Of course, I chose the only thing that could guarantee a good life for my child, I fled. First I pulled the house apart looking for every penny in every corner and crevice of the house, then I packed my bag and walked in the shadows to the docks. It was daylight and I hadn't wanted anyone to see me this way. Upon reaching the boat, it took me all of my grovelling to make it onto the ship. I don't know if they felt guilty or just wanted me to shut up but they let me on the boat under the promise that I would get off wherever they docked next.

When we docked, I kept my promise, glad to be away from what I called my husband.

"Where are we, please?" I asked a younger sailor.

"Birmingham, Ma'am. Small Heath, specifically, I believe."

Nodding at him in thanks, I made my way off, following the small crowd that had emerged from within the ship with me. I had almost no idea where I needed to go. Of course, I had to figure out where I was going to sleep.

Once a week or so had passed, I had found a place to rent with the money I had fled with. I think I must've drawn some attention as a woman called Ada took a very quick liking to me. She was present, wherever I went and I was worried at first, possibly paranoid that my husband had sent someone to fetch me or do something about me, but I quickly found out that she had absolutely no idea where I'd washed up from.

She was one of the few things that kept me sane over the coming days. My life was a small mess but she helped me set everything in order again.

"Why?" I muttered to her one day, fed up with everything that I was dealing with that day.

"Because once, I was like you. Pregnant and alone; trust me, it's not fun nor is it good for the baby, whether it's been born yet or not," she diligently replied, walking past me into the cottage I was renting.

For a second, I blubbed like a fish, wondering how she had guessed my pregnancy without me giving her any clues.

She must've sensed my confused face staring into her back as she set down some food she had brought over from the market because she carried on, "I know because I've been there. It's the small things that give it away the most because you don't try to hide them as much — you simply think others won't notice if you pretend that you don't either."
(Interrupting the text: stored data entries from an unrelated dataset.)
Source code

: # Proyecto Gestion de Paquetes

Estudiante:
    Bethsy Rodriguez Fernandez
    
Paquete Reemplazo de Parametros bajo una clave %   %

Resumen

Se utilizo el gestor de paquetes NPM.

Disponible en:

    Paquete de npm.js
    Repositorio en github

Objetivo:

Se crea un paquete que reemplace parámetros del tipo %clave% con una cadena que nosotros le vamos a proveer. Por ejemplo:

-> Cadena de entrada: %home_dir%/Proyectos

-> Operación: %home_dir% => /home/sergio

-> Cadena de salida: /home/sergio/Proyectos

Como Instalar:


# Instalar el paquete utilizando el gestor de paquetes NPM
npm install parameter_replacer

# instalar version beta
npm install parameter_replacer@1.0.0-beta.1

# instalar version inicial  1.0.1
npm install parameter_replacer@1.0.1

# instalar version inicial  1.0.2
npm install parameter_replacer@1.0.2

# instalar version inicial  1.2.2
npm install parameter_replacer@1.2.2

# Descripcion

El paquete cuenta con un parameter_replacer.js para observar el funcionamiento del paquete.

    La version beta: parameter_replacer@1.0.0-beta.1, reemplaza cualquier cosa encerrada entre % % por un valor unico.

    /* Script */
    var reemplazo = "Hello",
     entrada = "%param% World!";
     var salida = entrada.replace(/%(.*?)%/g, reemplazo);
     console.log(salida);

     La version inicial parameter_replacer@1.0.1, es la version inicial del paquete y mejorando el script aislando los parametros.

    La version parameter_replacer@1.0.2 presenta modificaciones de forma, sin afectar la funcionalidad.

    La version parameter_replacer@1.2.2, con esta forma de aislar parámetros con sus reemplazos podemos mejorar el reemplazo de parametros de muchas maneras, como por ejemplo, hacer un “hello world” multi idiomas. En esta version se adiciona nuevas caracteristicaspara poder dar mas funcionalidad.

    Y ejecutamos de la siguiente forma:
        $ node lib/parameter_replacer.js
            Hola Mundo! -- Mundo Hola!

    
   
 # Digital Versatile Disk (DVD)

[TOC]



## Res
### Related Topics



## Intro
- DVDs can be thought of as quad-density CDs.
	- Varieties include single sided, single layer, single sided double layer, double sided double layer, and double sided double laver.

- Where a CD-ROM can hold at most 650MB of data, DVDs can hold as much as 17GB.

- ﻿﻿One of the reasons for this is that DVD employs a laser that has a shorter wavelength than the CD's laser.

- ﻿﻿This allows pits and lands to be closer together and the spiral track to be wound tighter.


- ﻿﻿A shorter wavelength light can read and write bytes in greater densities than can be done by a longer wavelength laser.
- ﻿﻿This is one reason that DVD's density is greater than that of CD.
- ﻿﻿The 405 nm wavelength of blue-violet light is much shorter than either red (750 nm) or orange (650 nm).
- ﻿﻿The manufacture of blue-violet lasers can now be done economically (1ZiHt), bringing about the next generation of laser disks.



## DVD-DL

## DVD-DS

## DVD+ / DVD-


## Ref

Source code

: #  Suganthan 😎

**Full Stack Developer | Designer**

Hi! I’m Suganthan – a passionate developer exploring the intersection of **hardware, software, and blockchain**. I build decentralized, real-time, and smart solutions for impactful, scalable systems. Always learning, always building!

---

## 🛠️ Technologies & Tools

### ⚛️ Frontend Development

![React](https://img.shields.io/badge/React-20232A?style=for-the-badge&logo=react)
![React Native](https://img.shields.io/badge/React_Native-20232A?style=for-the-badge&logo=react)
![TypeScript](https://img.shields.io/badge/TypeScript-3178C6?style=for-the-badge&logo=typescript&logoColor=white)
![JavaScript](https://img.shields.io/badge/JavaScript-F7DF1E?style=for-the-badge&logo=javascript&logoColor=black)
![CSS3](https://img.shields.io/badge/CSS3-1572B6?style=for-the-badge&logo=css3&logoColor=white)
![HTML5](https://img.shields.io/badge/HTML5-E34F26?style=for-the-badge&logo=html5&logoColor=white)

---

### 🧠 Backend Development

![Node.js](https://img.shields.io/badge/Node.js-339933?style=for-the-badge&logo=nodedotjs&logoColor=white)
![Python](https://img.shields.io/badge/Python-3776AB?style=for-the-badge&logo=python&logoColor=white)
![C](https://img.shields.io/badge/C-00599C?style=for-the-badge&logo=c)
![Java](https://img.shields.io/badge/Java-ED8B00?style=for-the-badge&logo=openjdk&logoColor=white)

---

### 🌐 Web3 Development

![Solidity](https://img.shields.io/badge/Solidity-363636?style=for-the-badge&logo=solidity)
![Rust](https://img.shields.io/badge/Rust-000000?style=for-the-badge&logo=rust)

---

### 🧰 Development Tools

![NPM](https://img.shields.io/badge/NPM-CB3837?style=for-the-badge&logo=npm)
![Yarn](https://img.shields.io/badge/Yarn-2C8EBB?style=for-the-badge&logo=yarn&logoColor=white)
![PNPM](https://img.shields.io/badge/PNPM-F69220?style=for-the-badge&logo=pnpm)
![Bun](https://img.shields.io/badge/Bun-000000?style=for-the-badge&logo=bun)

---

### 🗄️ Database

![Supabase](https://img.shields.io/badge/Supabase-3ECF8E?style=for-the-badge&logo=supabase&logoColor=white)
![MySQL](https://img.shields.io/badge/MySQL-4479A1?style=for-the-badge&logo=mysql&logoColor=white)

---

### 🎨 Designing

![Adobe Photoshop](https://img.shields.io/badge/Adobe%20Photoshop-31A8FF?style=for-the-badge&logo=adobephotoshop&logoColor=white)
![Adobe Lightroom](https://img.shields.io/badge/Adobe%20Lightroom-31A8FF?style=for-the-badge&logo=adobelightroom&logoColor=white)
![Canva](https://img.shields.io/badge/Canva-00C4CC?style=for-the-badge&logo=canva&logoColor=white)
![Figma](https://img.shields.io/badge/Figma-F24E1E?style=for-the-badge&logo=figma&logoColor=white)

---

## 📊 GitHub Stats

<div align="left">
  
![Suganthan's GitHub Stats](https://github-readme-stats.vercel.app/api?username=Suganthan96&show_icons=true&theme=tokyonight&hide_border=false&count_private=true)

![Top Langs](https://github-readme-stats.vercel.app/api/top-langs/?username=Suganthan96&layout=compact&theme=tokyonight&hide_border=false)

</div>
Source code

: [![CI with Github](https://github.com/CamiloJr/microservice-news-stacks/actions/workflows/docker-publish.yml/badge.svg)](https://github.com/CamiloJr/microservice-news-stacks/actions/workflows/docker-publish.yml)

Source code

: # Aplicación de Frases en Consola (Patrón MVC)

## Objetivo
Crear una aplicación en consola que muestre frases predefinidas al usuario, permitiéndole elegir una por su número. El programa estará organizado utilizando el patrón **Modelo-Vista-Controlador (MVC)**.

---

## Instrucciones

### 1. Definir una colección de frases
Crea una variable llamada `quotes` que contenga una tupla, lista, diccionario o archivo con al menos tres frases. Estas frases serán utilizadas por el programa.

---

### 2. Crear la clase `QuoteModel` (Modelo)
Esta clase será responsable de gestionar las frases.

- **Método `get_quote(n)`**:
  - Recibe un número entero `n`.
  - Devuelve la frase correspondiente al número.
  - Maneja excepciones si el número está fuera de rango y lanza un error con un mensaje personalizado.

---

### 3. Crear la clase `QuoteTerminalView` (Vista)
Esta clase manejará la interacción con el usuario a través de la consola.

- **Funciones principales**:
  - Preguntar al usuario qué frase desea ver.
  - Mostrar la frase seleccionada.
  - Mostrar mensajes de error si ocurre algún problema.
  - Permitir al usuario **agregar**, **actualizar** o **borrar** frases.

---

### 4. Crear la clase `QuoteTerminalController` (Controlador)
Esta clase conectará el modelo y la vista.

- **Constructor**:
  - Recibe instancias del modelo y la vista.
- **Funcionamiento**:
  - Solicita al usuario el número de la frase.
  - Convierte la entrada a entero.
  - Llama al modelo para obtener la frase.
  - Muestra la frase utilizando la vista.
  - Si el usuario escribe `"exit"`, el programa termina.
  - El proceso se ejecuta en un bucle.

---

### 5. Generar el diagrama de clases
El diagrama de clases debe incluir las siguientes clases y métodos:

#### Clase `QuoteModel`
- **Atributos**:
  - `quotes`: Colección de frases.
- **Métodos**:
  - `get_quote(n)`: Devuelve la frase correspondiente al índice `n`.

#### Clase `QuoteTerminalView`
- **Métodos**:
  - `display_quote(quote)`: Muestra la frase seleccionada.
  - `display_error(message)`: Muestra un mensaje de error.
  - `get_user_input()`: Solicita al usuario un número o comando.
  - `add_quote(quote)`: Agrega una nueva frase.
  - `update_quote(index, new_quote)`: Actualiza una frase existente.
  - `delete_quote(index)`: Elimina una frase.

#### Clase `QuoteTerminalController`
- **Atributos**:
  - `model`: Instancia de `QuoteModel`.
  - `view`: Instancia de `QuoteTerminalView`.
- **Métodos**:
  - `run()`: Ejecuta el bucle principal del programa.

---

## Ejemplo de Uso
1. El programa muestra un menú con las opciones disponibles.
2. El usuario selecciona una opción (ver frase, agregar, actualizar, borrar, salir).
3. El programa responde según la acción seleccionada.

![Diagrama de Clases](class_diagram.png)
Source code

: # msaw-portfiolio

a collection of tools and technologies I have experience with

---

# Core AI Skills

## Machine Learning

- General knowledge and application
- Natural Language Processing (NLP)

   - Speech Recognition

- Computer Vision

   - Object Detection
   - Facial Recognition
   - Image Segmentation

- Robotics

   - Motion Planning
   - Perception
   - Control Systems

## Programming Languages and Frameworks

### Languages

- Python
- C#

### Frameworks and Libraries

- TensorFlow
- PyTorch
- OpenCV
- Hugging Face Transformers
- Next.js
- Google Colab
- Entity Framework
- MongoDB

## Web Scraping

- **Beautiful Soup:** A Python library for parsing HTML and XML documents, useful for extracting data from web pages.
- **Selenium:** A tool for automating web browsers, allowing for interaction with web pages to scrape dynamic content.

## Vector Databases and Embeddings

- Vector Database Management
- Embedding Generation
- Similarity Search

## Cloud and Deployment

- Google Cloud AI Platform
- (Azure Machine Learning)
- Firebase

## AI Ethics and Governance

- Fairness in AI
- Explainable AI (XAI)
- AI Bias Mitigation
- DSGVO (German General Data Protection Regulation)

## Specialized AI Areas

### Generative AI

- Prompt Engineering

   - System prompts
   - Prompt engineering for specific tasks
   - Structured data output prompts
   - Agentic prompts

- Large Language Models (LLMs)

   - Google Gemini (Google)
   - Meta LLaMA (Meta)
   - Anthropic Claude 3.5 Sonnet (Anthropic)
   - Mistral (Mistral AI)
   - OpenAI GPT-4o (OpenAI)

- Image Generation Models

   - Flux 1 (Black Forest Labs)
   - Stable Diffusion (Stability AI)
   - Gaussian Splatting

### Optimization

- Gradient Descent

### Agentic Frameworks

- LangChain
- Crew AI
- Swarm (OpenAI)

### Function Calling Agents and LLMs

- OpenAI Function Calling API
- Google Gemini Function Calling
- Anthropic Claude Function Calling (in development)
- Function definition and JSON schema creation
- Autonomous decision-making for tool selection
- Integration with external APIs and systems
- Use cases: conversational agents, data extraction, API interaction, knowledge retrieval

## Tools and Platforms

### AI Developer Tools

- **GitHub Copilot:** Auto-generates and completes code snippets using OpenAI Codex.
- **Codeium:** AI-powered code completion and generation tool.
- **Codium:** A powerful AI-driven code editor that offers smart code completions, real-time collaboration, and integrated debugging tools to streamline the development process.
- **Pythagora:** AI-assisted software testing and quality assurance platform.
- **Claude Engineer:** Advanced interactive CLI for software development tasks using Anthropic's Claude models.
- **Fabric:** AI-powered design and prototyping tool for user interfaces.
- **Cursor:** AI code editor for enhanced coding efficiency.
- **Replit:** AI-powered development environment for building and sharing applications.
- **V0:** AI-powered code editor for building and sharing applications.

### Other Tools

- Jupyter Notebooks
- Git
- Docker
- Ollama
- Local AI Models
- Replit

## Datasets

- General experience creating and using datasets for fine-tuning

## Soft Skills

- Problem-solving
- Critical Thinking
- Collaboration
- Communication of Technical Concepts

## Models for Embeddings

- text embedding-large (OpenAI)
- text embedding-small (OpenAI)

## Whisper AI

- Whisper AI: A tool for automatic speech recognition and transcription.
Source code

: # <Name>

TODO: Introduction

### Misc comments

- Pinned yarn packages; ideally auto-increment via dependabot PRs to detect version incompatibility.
She'd managed to hit the nail on the head, shocking me mostly but also making me think about some of my choices, my presumptions about her and what her family was like or what they thought of her.

"Karl and I," she began, "well, Tommy wasn't Karl's Dad's biggest fan. I was pregnant before we got married and then when we were married, it didn't last for long. Freddie... he died. Pestilence got him in the end. All of that fighting for a disease to end it."